The Liberal Democrats have announced their support for a regulated cannabis market in their manifesto ahead of December’s general election.

The manifesto, which describes the attitudes of the Labour and Conservative party as “prohibitionist”, attacks both parties as being “driven by fear rather than evidence and has failed to tackle the social and medical problems that misuse of drugs can cause to individuals and their communities”.

The party has pledged to support a regulated market within the UK, based on existing models in the US and Canada, which will include a “robust” approach on licensing.

There will also be legal protections surrounding potency levels, and only permitting licensed premises to sell the drug to adults over the age of 18.

To counteract harms of drug use, the Lib Dems have also pledged to move away from the criminalisation of drug users, encouraging users to go into treatment and for civil penalties to be enforced instead of imprisonment.

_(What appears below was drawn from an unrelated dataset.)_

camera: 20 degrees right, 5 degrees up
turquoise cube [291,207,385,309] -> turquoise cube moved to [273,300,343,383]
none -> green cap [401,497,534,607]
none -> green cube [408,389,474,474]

Liberal Democrats leader Jo Swinson campaigning in Bermondsey, England. Photo: Hollie Adams/Getty Images

According to manifesto costings, the government’s income from saving money in regard to police time and duty from sale will amount to £1.5bn by 2024/25.

In a 2018 report, Health Poverty Action said that the legalisation of cannabis could earn the treasury up to £3.5bn.

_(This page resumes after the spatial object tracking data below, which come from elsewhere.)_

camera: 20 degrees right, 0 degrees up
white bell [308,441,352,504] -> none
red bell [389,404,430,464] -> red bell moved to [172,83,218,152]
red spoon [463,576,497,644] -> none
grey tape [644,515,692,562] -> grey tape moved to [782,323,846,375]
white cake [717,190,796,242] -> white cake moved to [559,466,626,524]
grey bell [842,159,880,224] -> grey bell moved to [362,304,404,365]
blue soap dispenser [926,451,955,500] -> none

Uruguay was the first country to legalise Cannabis in 2013. It is also legal in Canada and some states in the US. In the Netherlands, it’s not legalised but decriminalised for personal and medicinal use.

The global cannabis market is thought to be worth $150bn and a Barclays’ European Consumer Staples report from 2018 estimates it will likely be worth $272bn by 2028, according to the Green Fund, a global research and advocacy group with focus on cannabis industry.

In Britain, as in many other countries, deep suspicion and scepticism remains around legalising cannabis.